En fait, Jenny est exactement l’inverse de ce que je déteste des héroïnes de romance traditionnelles : les petites filles innocentes, toujours gentilles, qui attendent le Prince Charmant (et encore, je ne parle pas des stéréotypes basés sur le sexe, alors qu’elles sont pratiquement vierges et n’ont jamais connu l’orgasme). J’essaie à tout prix d’éviter ça. J’aime avoir des filles fortes, qui s’affirment, qui ont un métier et un tempérament bouillant. Ceci dit, j’aime aussi les briser en cours de route et voir comment elles peuvent se dépatouiller devant les obstacles, mais ça… c’est une autre histoire.

JC : Tu es mère depuis seulement quelques mois d’un petit Danaël. Qu’est-ce que cela a changé dans ta vie d’écrivain ? Trouves-tu encore le temps d’écrire ?
SR : Au début, je n’arrivais à rien, à cause de la fatigue, mais aussi de l’adaptation de ce petit être dans la maison. Par contre, depuis quelques semaines, la routine est prise et j’arrive à écrire le matin. Certes, il y a des jours sans (si je n’ai pas suffisamment de sommeil ou que le bébé ne veut pas dormir, tant pis pour moi). Heureusement, pour l’instant, c’est un petit ange !
La différence est dans le temps d’écriture du premier jet. Plus il est long à sortir, plus l’histoire évolue dans ma tête et risque d’être incohérente entre le début et la fin. Ce qui me prenait entre trois et cinq semaines peut en prendre huit, dix ou douze, maintenant. Mais j’écris, alors c’est l’essentiel.
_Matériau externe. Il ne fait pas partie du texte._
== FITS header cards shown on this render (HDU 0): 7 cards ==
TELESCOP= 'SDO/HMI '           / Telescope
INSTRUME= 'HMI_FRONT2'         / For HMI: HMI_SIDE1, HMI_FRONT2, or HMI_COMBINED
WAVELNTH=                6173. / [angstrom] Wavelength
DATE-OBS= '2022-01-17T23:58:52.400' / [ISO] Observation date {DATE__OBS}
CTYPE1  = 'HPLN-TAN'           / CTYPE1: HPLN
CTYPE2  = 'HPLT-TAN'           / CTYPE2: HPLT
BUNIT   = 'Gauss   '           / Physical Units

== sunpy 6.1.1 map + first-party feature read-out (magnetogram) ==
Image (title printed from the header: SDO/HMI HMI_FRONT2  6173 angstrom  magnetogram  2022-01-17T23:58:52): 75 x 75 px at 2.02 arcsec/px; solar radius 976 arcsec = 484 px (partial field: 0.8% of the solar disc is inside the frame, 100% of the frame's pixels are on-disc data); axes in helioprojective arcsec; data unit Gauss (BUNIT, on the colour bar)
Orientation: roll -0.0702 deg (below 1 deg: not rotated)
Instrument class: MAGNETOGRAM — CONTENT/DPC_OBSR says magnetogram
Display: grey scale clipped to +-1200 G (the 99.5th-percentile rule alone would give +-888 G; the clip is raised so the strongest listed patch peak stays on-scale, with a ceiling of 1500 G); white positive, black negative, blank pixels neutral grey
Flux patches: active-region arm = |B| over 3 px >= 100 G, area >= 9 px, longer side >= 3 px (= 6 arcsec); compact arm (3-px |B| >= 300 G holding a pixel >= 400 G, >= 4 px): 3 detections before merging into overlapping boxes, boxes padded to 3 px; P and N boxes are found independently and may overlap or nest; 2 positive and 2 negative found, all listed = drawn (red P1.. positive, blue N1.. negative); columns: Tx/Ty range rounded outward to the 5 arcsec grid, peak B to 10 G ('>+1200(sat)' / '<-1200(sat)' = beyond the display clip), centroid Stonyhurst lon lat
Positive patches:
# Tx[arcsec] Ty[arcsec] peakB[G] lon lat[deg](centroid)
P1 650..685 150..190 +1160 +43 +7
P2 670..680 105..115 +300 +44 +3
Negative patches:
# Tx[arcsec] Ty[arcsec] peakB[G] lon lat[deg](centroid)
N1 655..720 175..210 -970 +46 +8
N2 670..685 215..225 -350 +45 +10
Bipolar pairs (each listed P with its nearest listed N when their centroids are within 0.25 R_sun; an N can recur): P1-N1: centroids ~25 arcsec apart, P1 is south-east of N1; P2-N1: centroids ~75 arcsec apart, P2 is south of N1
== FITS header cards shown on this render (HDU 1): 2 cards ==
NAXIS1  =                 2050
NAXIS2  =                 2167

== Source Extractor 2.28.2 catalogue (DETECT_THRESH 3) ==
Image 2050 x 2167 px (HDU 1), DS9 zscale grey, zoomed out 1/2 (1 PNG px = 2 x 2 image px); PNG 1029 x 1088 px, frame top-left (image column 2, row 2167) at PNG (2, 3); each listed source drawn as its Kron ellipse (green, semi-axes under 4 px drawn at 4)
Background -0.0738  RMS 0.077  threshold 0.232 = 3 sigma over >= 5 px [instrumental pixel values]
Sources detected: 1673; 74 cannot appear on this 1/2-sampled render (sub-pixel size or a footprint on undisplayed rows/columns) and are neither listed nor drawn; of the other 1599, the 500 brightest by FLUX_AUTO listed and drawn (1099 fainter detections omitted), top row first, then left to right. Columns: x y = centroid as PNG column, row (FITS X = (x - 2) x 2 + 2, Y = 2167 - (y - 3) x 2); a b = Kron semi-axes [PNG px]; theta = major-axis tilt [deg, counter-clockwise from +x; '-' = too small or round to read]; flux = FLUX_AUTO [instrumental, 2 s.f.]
JC : La problématique des enfants, des grossesses accidentelles, voire non désirées est souvent présente dans tes écrits. As-tu l’impression que ton expérience actuelle pourrait changer la façon dont tu abordes ces thèmes, ou bien ta vie et ton imagination restent deux éléments bien distincts ?
SR : Je crois que tout me documente, bien que ma vie et les livres sont deux mondes très différents. Normal que la maternité y passe, surtout en romance. Dans mes écrits, je parle plus souvent de la grossesse que des enfants, car même si j’ai attendu quinze ans avant d’en faire, j’ai encore la sensation que c’est le but recherché par le couple. C’est mon stéréotype à moi, mais il est littéraire, car dans la vie, je ne pense pas qu’un enfant soit l’aboutissement du couple (mais c’est bien chouette, par contre).
Qui sait ? Peut-être que mes futurs couples seront des familles reconstituées ? J’ai quelques idées dans ce sens là, mais rien n’est sûr. Je ne sais jamais ce que je vais écrire avant que je ne m’y mette.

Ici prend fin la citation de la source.